TASK TO CARRY OUT> In the text about the manna, what two obligations does Rashi say came with it?

PROVIDED TEXT>
══════════════════════════════
Parshas Beshalach offers many topics to speak about. From the splitting of the Red Sea to the Shirah to the beginning of the Bnei Yisrael’s travels in the desert, this parshah is full of famous stories and Divrei Torah. This week I would like to discuss the only topic I did not mention in the last sentence, the מן (Manna). Though its name identifies it simply as “food”, the manna was anything but simple.
The pesukim themselves as well as the midrashim on the parshah list the many miracles that surrounded the מן. First off, the manna was delivered straight from the sky to your doorstep each morning covered with a layer of dew on top and bottom of it for protection. The medrash adds that depending on how righteous the person was, the manna would be left closer or farther from your door. (This allowed people to judge themselves every day[!] and see where they were holding.) While the pasuk tells us that it tasted like dough fried in honey, the medrash tells us that the manna could acquire the taste of whatever food you desired it to taste like. Another miracle was that Hashem commanded Bnei Yisrael to collect only enough for an omer (approx. 3.64 liters) per person. The pasuk relates that no matter how much a person collected, when the manna was measured later it always came out to exactly an omer per person.
Another miracle was that if the manna was left overnight, by the next morning it had rotted. This miracle in particular can help us understand what the whole purpose of the מן was. The מן in general is very important to understand; if this is what Hashem decided we should eat in the desert, there must be a lesson for us wrapped up in its texture, taste, and portion size. The pasuk describes the purpose of the מן as, “…וְיָצָא הָעָם וְלָקְטוּ דְּבַר יוֹם בְּיוֹמוֹ לְמַעַן אֲנַסֶּנּוּ הֲיֵלֵךְ בְּתוֹרָתִי אִם לֹא” “…and the people should go out and gather what they need for the day, so that I can test them, whether or not they will follow My teaching.” (Shemos 16:4). Rashi explains that the test here is to see if Bnei Yisrael will listen to the obligations that came with the manna, namely, not to leave any of the מן overnight and not to collect it on Shabbos.
══════════════════════════════
GIVEN ENTRIES>

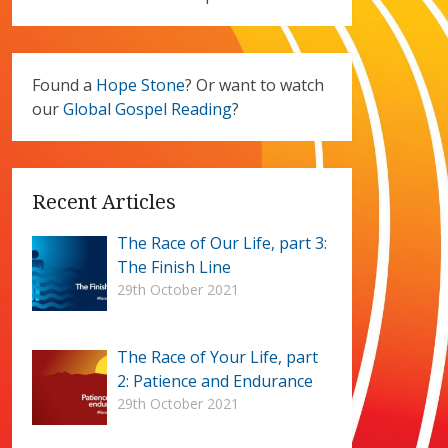
Found a
Hope Stone
? Or want to watch
our
Global Gospel Reading
?
Recent Articles
The Race of Our Life, part 3:
The Finish Line
29th October 2021
The Race of Your Life, part
2: Patience and Endurance
29th October 2021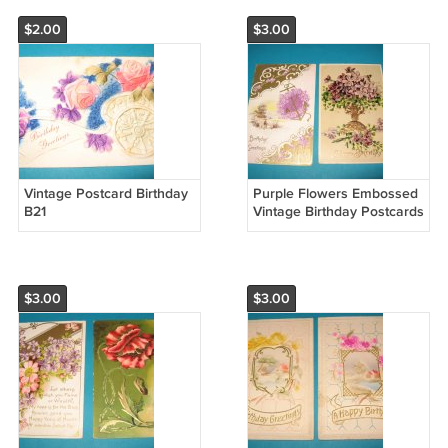
$2.00
$3.00
Vintage Postcard Birthday
Purple Flowers Embossed
B21
Vintage Birthday Postcards
B18
$3.00
$3.00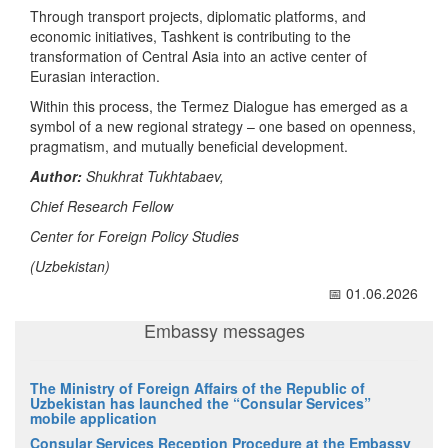
Through transport projects, diplomatic platforms, and
economic initiatives, Tashkent is contributing to the
transformation of Central Asia into an active center of
Eurasian interaction.
Within this process, the Termez Dialogue has emerged as a
symbol of a new regional strategy – one based on openness,
pragmatism, and mutually beneficial development.
Author:
Shukhrat Tukhtabaev,
Chief Research Fellow
Center for Foreign Policy Studies
(Uzbekistan)
📅 01.06.2026
Embassy messages
The Ministry of Foreign Affairs of the Republic of
Uzbekistan has launched the “Consular Services”
mobile application
Consular Services Reception Procedure at the Embassy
══════════════════════════════
ANSWER TO THE PROBLEM> Not to leave any of it overnight and not to collect it on Shabbos.